Can you carry on the book reviews from their last sentence and write what comes next?

● Text block:
========
American Eve: Evelyn Nesbit, Stanford White and the Crime of the Century
Paula Uruburu. Riverhead, $27.95 (400p) ISBN 978-1-59448-993-8

Uruburu, an associate professor of English at Hofstra who has consulted for the History Channel, examines the notorious life of model and chorus girl Evelyn Nesbit (1885?–1967), whose rise to stardom was as spectacular as her subsequent fall. Born in rural Pennsylvania, Florence Evelyn Nesbit was an “exceedingly pretty infant” who by 15 had achieved success as an actress and model in New York City, where her blend of sultry sexuality and unspoiled purity attracted the eye of famed architect and playboy Stanford White. But Pittsburgh heir and sexual sadist Harry K. Thaw wanted Nesbit for himself and vowed to expose White's “immoral” conduct with underage girls. Thaw went on to brutally rape and beat Nesbit, yet she agreed to marry him. Still consumed with jealousy, Thaw shot White to death in 1906, leading to a headline-grabbing trial. Uruburu's depiction of Nesbit's early life and career is richly detailed, but the book loses steam near the end and barely addresses Nesbit's post-trial tailspin into alcoholism. Still, readers will appreciate the parallels between Nesbit's “It Girl” status and our own celebrity-obsessed culture. Photos. (May 1)

Cop in the Hood: My Year Policing Baltimore's Eastern District
Peter Moskos. Princeton Univ., $24.95 (304p) ISBN 978-0-691-12655-5

A Harvard-trained sociologist, Moskos set out to do a one-year study of police behavior. Challenged by Baltimore's acting police commissioner “to become a cop for real,” he accepted. During his six months in the police academy and 14 months on the street, he “happily worked midnights, generally the least desirable shift” in one of the city's least desirable precincts: the Eastern District (where HBO's The Wire is filmed). Moskos frankly records his experiences with poverty, violence, drugs and despair in the gritty ghetto. During “field training,” he first encountered “drug dealers, families broken apart, urban blight, rats, and trash-filled alleys. Inside homes, things are often worse.” Moskos's overview of policing problems covers everything from arrest quotas, corrupt cops and excess paperwork to the reliance on patrolling in cars, responding to a barrage of 911 calls, rather than patrolling on foot to prevent crimes. Moskos blends narrative and analysis, adding an authoritative tone to this adrenaline-accelerating night ride that reveals the stark realities of law enforcement while illuminating little-known aspects of police procedures. (May)
========
● Available data:
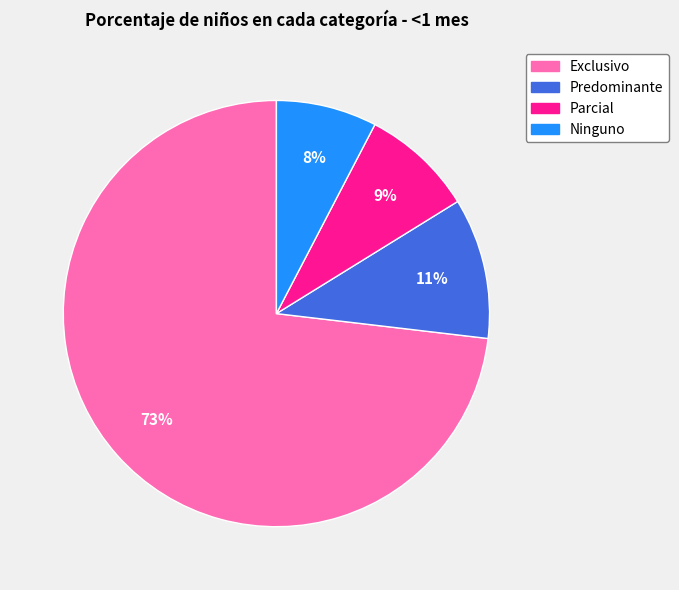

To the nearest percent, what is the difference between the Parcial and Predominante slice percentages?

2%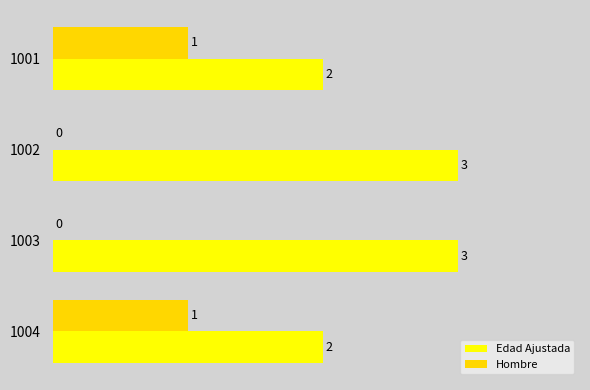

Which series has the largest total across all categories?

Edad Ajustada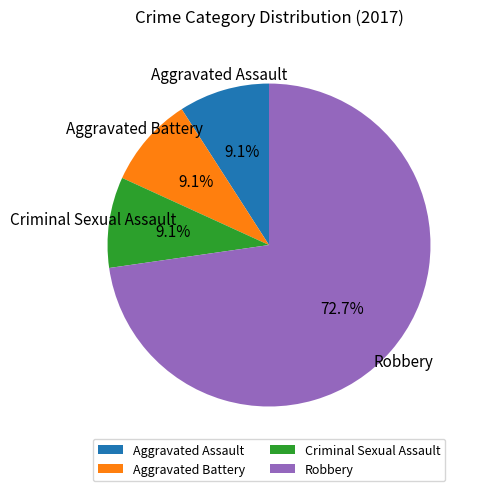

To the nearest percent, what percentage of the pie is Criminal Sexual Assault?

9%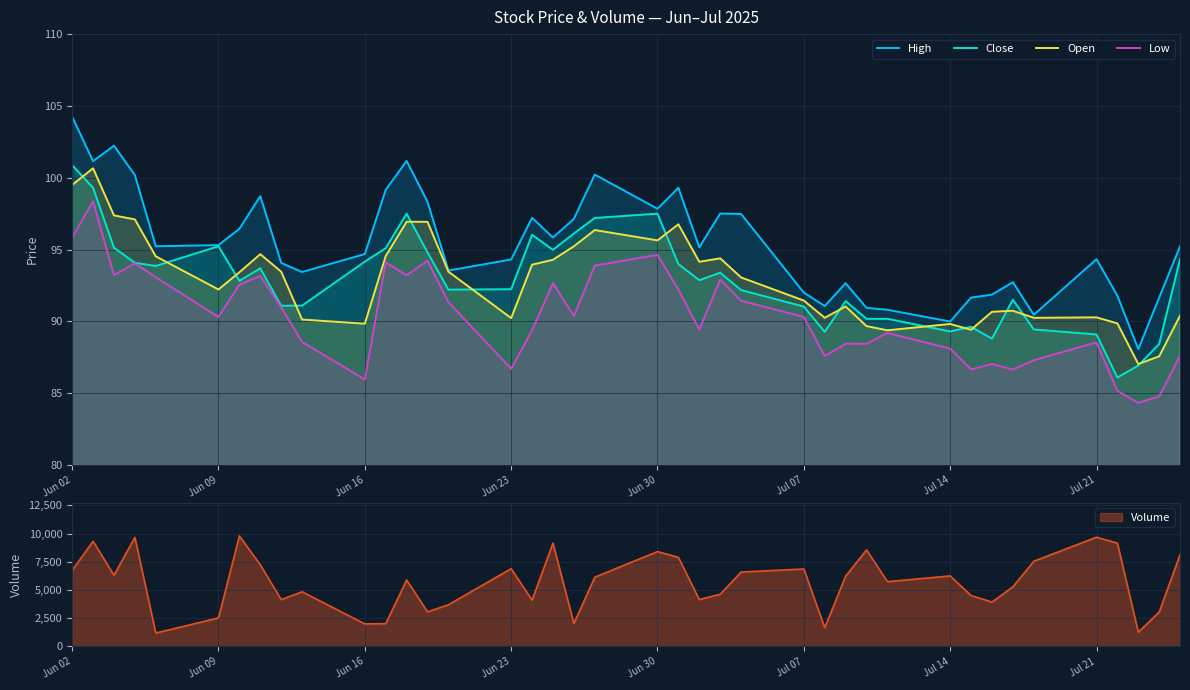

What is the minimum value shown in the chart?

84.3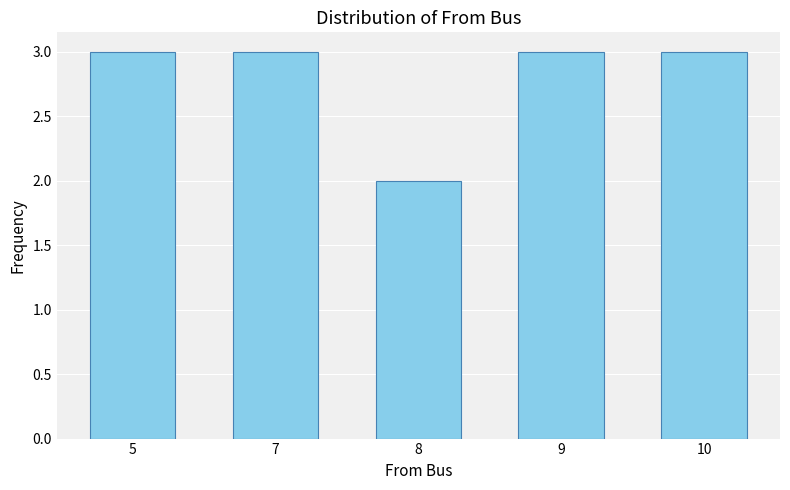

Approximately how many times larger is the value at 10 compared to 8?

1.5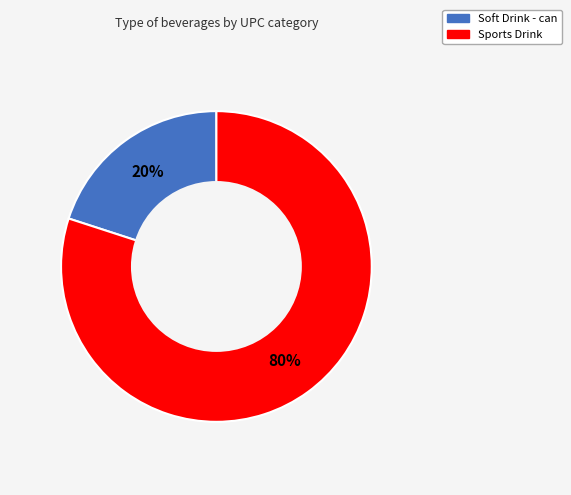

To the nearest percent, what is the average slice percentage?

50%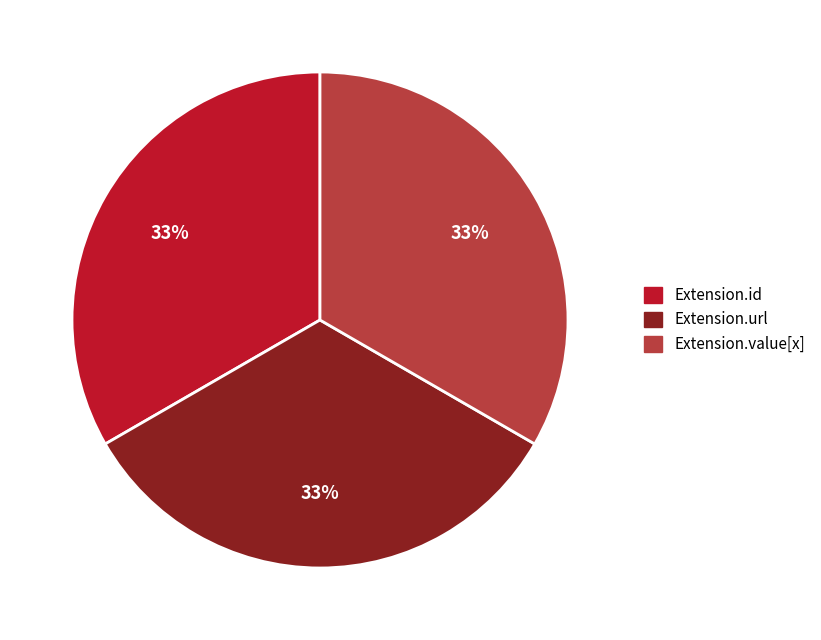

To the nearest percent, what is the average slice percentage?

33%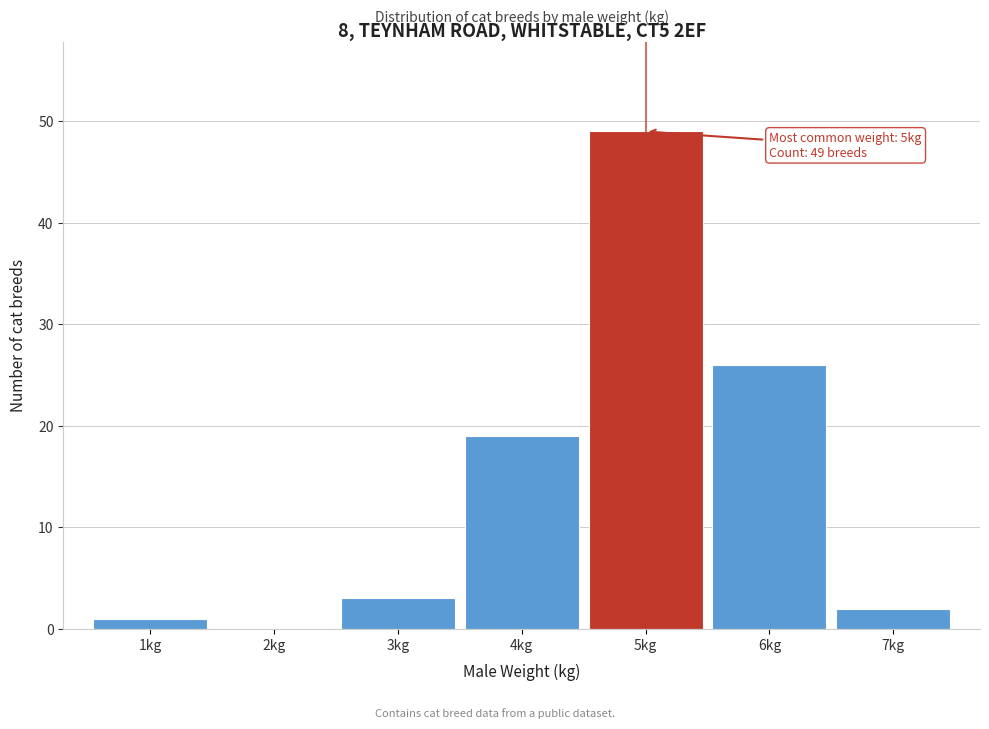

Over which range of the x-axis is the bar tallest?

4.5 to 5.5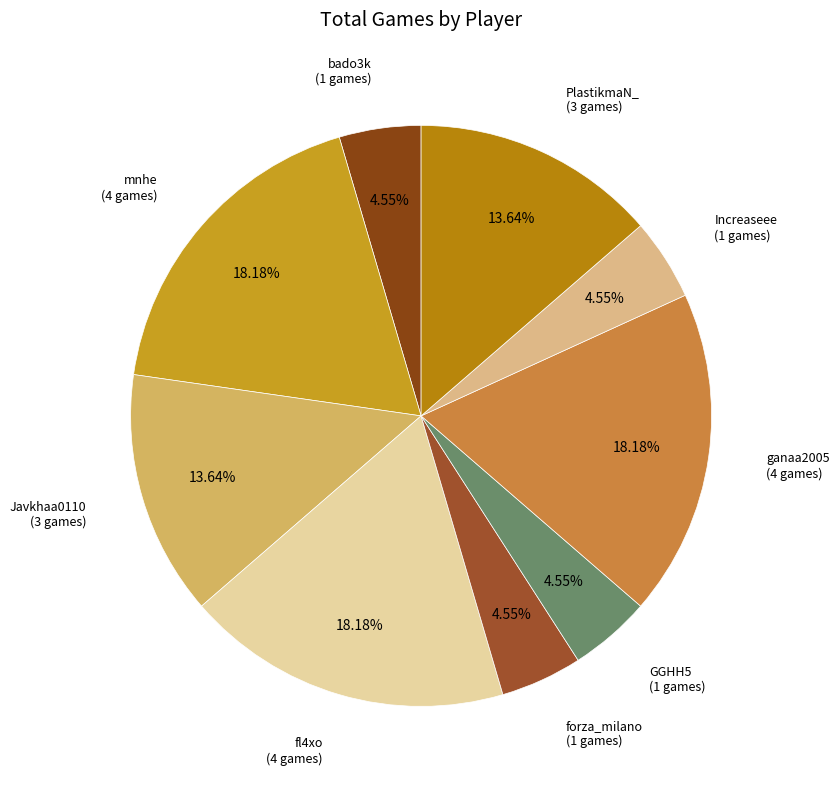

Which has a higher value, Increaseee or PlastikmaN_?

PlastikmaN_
========
● Answer for the task:
The Girl with the Crooked Nose: A Tale of Murder, Obsession, and Forensic Artistry
Ted Botha. Random, $25 (288p) ISBN 978-1-4000-6533-2

There is a bewildering, frustrating quality in Botha's crackling account of a quirky, maverick forensics artist, Frank Bender, and his largely successful efforts in facial reconstruction of murder victims. The steady, no-nonsense approach of the author (Mongo: Adventures in Trash) is marred by the herky-jerky sequences of the narrative as he switches from Bender's hit-and-miss past triumphs to a monumental murder case south of the border in the sordid Mexican area near Ciudad Juárez, where about 400 women have been raped, tortured and killed. National and international recognition of Bender's uncanny skill grows, but the psychological toll wears on his home life and his interaction with authorities. What is extraordinary is Botha's writing, with his unerring depiction of Bender's painstaking work and the eventual unraveling of the brutal crimes it solves. Although Bender is not successful with every case, including the epic Mexican serial killings, the tales in this book accurately capture the dark motives and complexities of senseless murder, and even the most savvy true-crime reader will not be able to resist the author's insightful storytelling. 16 pages of photos. (May 13)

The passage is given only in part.